La campagne électorale a permis à François Legault d’incarner le changement aux yeux d’une partie grandissante de l’électorat. Le chef de la Coalition avenir Québec a néanmoins raté au moins deux occasions de faire de la politique autrement.

La première a trait au débat national. Interrogé sur sa réponse à une hypothétique question référendaire, l’exsouverainiste «pressé» qu’était M. Legault s’est découvert une nouvelle ferveur fédéraliste en affirmant qu’il voterait non si l’occasion devait se présenter.

C’était inutile. L’ancien ministre péquiste avait déjà promis qu’un gouvernement dirigé par la CAQ ne tiendrait pas de référendum. La tentation de rassurer les fédéralistes indéfectibles, particulièrement les anglophones et les allophones qu’il cherche à convaincre de délaisser les libéraux, est compréhensible. Mais en prenant le chemin le plus court, François Legault a laissé passer une chance de mettre fin une fois pour toutes à la perpétuelle chasse aux sorcières indépendantistes.

Le chef de la CAQ aurait dû répéter ce qu’il a dit lors de la fondation de son mouvement politique, à savoir qu’il proposait une trêve référendaire de 10 ans. Il aurait pu ajouter que cette trêve n’obligeait d’aucune façon ceux qui se joindront à la CAQ ou qui l’appuieront à renoncer à leurs convictions politiques profondes. Que, prenant acte des résultats du référendum de 1995, un souverainiste comme lui pouvait légitimement prétendre participer à l’amélioration du Québec, comme province, à l’intérieur du pays auquel il est toujours partie. Un autre beau risque, quoi.

François Legault a encore une chance de s’élever au-dessus de la mêlée en cette fin de course. La CAQ – tout comme le PQ – propose plusieurs changements à nos moeurs politiques dans son programme, dont des élections à date fixe et une réforme du financement des partis politiques. Elle devrait aller plus loin.

Derrière les manifestations du printemps dernier, il y avait aussi cette impression que les dés sont pipés, et qu’une partie de la population n’arrivera jamais à faire entendre sa voix dans le système actuel. Québec solidaire, Option nationale et le Parti vert obtiennent ensemble autour de 12 % des appuis, ce qui devrait normalement leur donner une quinzaine de sièges le soir du 4 septembre. Ce sera une bonne nouvelle s’ils en ont trois. Même pour la CAQ, le nombre de voix n’est pas garant du nombre de sièges qu’ils récolteront.
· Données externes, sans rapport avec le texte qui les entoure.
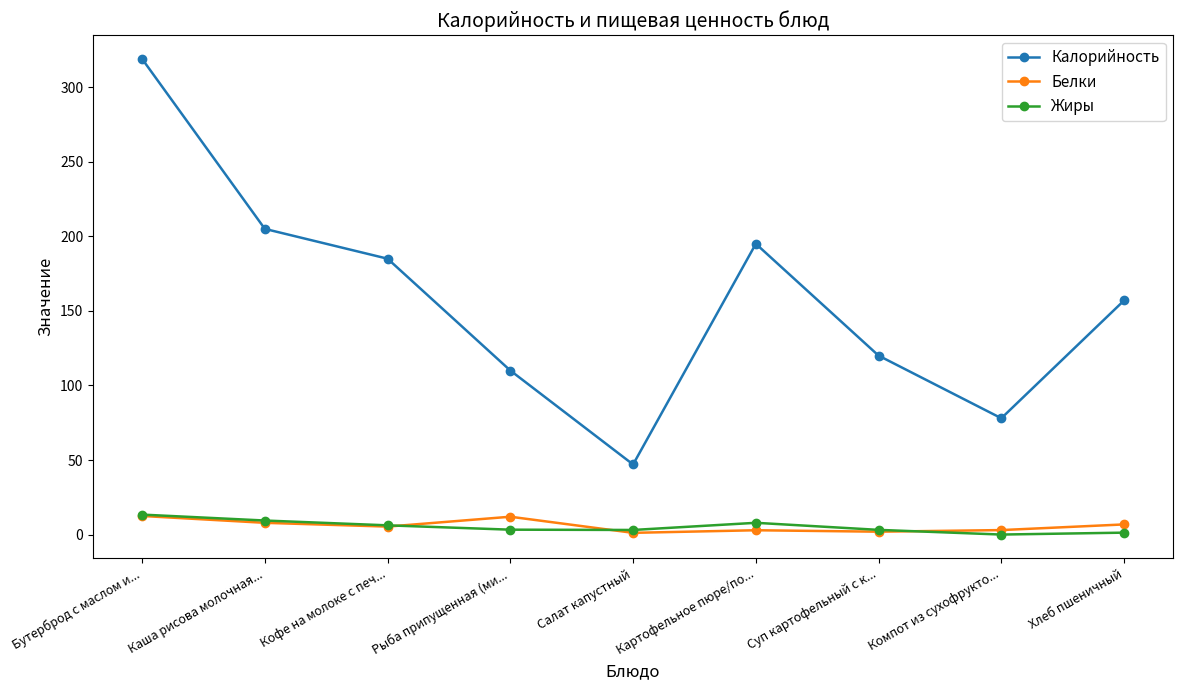

What position from the right is Хлеб пшеничный?

1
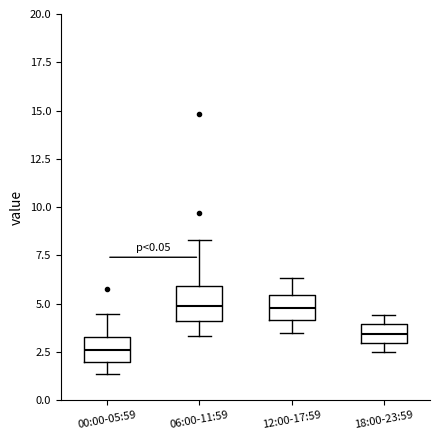

Reading left to right, transcribe this box plot: for each box, give where its median line is, the range the box spans, and where its two whiskers end, as read against the y-axis. The values are not printed on the chart, so give them approximately, as read against the axis.

00:00-05:59: median 2.5, box 2.0 to 3.5, whiskers 1.5 to 4.5
06:00-11:59: median 5.0, box 4.0 to 6.0, whiskers 3.5 to 8.5
12:00-17:59: median 5.0, box 4.0 to 5.5, whiskers 3.5 to 6.5
18:00-23:59: median 3.5, box 3.0 to 4.0, whiskers 2.5 to 4.5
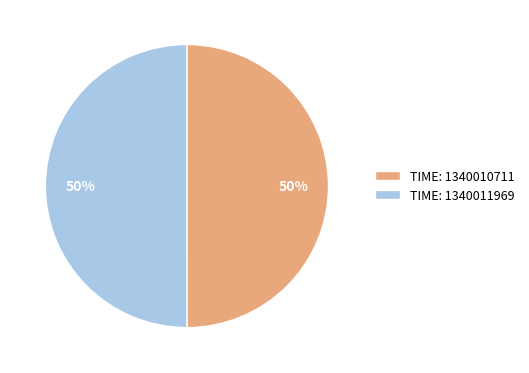

To the nearest percent, what percentage of the pie is TIME: 1340010711?

50%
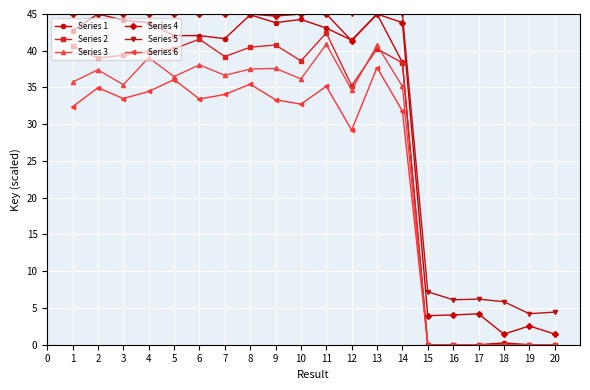

True or false: Series 2 and Series 5 cross at least once.

False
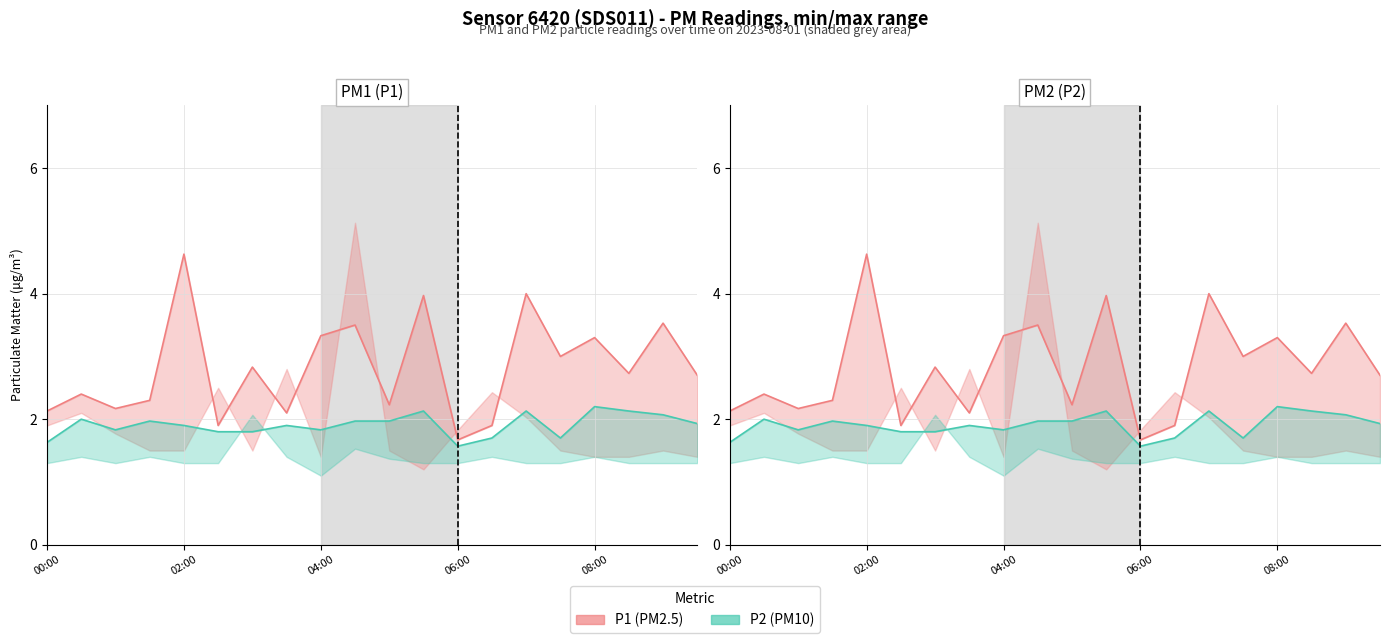

Reading right to left, transcribe all the data shown in this chart.

P1: 09:30=2.7	09:00=3.5	08:30=2.7	08:00=3.3	07:30=3.0	07:00=4.0	06:30=1.9	06:00=1.7	05:30=4.0	05:00=2.2	04:30=3.5	04:00=3.3	03:30=2.1	03:00=2.8	02:30=1.9	02:00=4.6	01:30=2.3	01:00=2.2	00:30=2.4	00:00=2.1
P2: 09:30=1.9	09:00=2.1	08:30=2.1	08:00=2.2	07:30=1.7	07:00=2.1	06:30=1.7	06:00=1.6	05:30=2.1	05:00=2.0	04:30=2.0	04:00=1.8	03:30=1.9	03:00=1.8	02:30=1.8	02:00=1.9	01:30=2.0	01:00=1.8	00:30=2.0	00:00=1.6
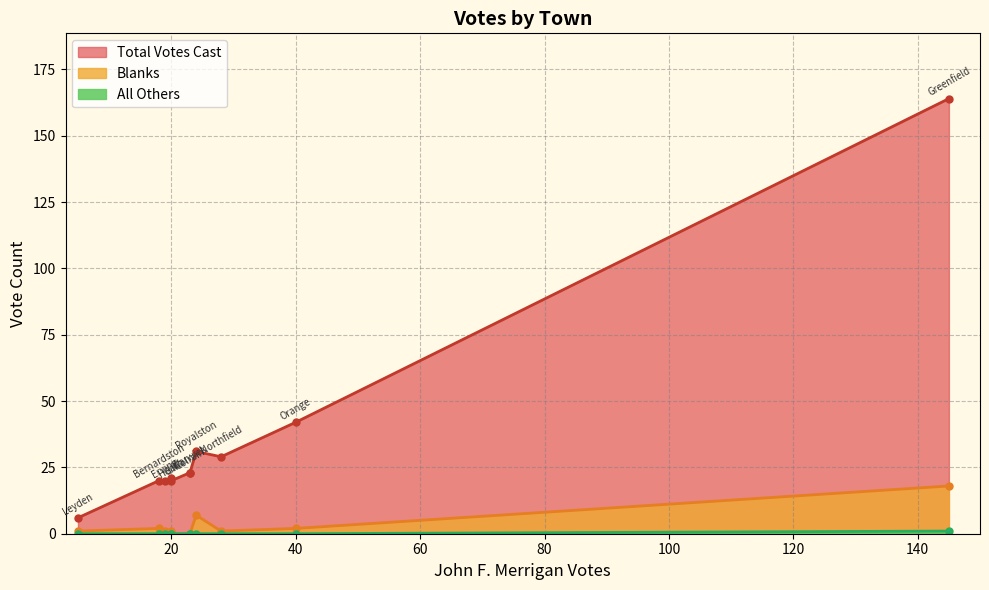

Between Leyden and Warwick, which is larger?

Warwick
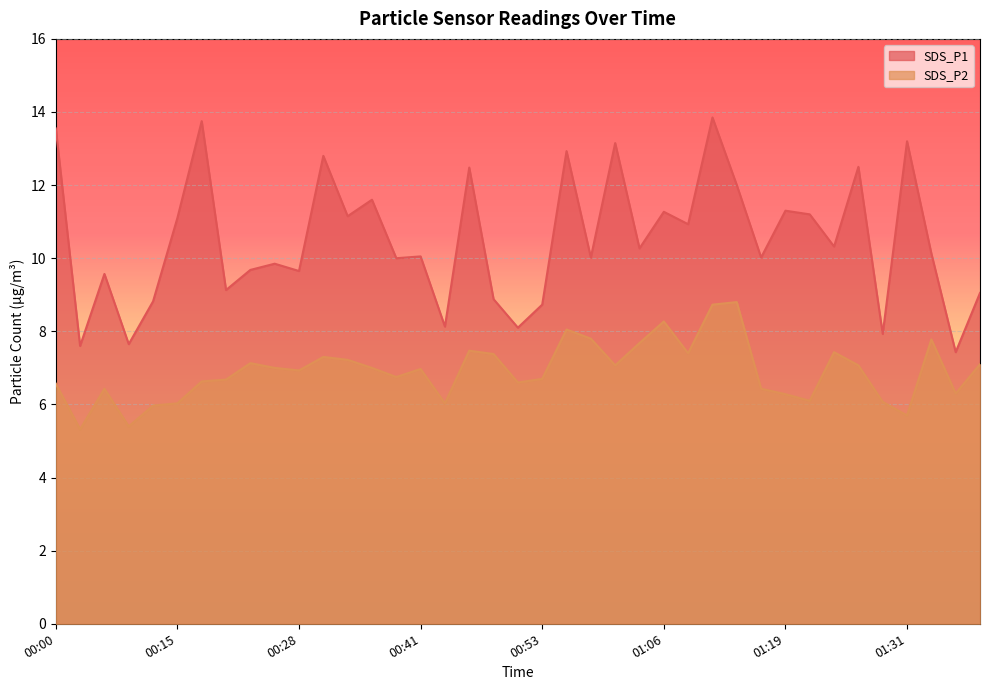

At which category does SDS_P2 reach its first local valley?

00:02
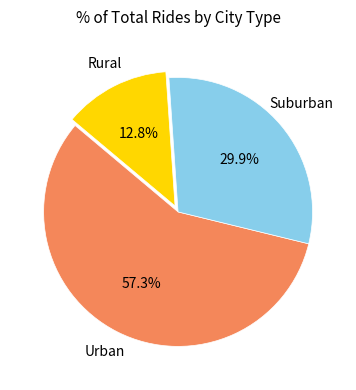

Does any single category account for the majority?

Yes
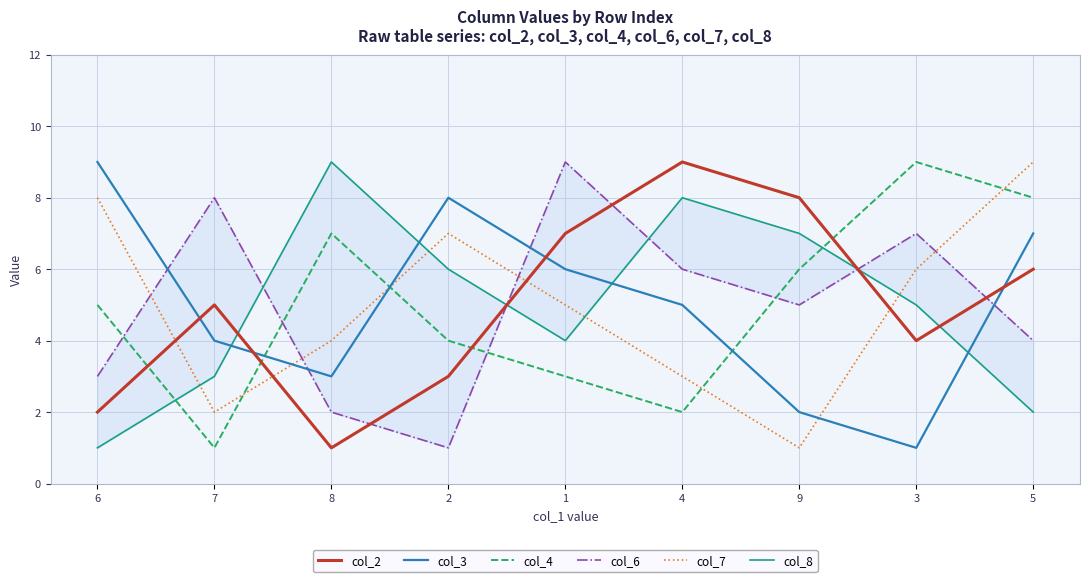

At which category is the sum across all series the highest?

5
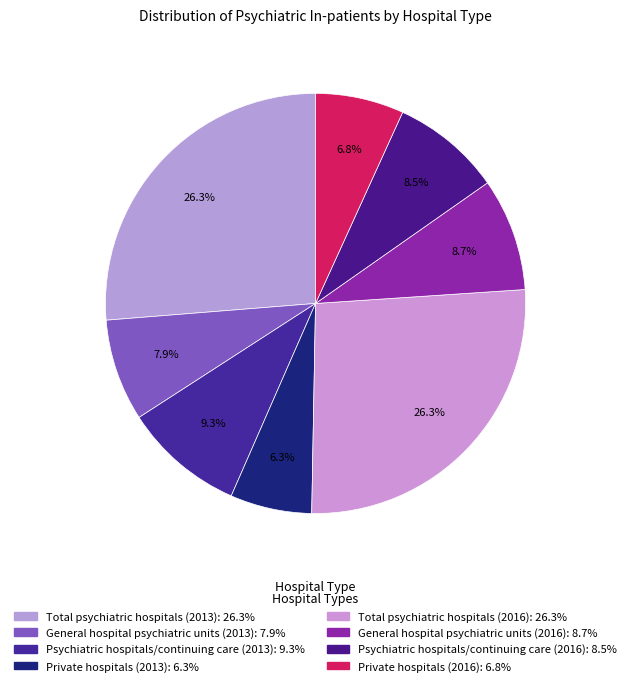

To the nearest percent, what percentage of the pie is Private hospitals (2016)?

7%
Parlez-en aux anciens députés de l’ADQ…

François Legault répète à qui veut l’entendre qu’il veut faire de la politique différemment des «vieux partis». Plutôt que de jouer au matamore en évoquant à l’avance la défaite d’un gouvernement minoritaire qui n’est pas encore formé, le chef de la CAQ pourrait s’engager formellement à instaurer une forme de proportionnelle.

La politique québécoise pourrait ensuite entrer dans la modernité, et être menée par des gouvernements minoritaires ou des coalitions. Cela donnerait lieu à des mesures plus consensuelles, moins partisanes, et plus aptes à survivre aux changements de gouvernements.

Une telle proposition est peut-être trop difficile à avaler pour nos politiciens, habitués à rêver à une majorité qui leur permettrait d’avoir les deux mains sur le volant. Il faut pourtant voir plus loin que le prochain mandat. L’État n’appartient pas à un seul parti.

Alors M. Legault, après le beau risque, le beau geste?